TASK REQUIREMENTS
How many lines in the entries below contain the string "Intent"? Give only the number.
┌─ SUPPLIED DATA
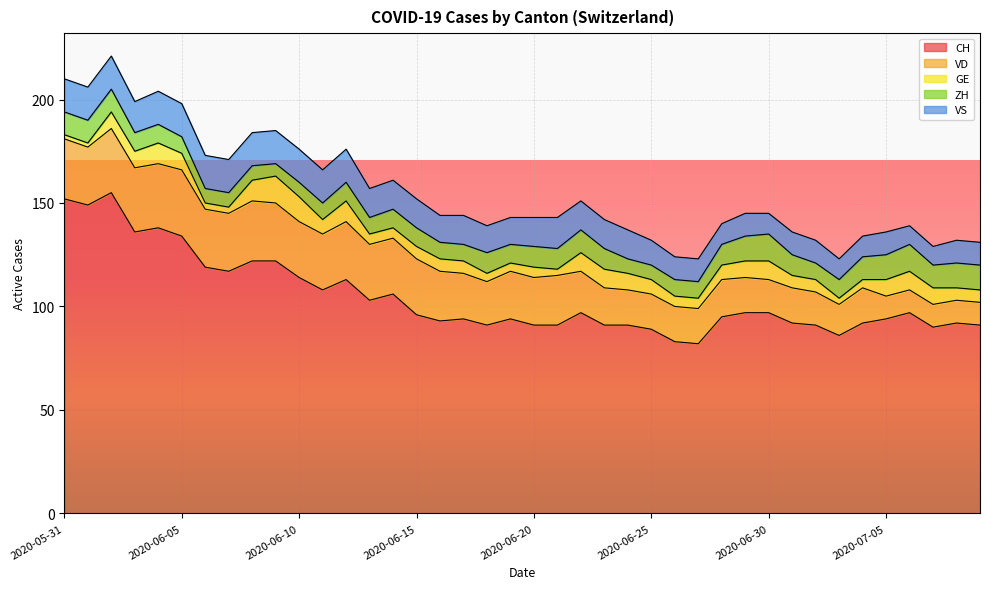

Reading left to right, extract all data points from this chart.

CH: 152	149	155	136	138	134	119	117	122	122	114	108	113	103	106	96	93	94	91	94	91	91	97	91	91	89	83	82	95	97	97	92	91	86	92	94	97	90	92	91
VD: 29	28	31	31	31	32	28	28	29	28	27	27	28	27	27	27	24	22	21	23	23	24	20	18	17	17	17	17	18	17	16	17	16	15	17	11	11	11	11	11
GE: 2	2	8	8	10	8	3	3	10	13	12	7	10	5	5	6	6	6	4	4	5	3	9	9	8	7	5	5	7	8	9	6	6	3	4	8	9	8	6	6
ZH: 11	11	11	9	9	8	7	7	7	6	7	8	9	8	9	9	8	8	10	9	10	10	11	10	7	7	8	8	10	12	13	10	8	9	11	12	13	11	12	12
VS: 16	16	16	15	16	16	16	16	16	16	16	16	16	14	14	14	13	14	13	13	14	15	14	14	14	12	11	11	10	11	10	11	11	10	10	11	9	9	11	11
└─
┌─ SUPPLIED DATA
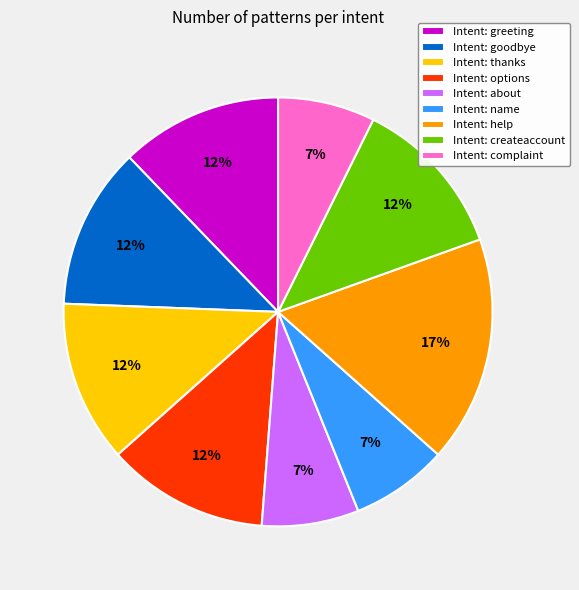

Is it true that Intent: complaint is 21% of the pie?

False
└─
WRITTEN SOLUTION
1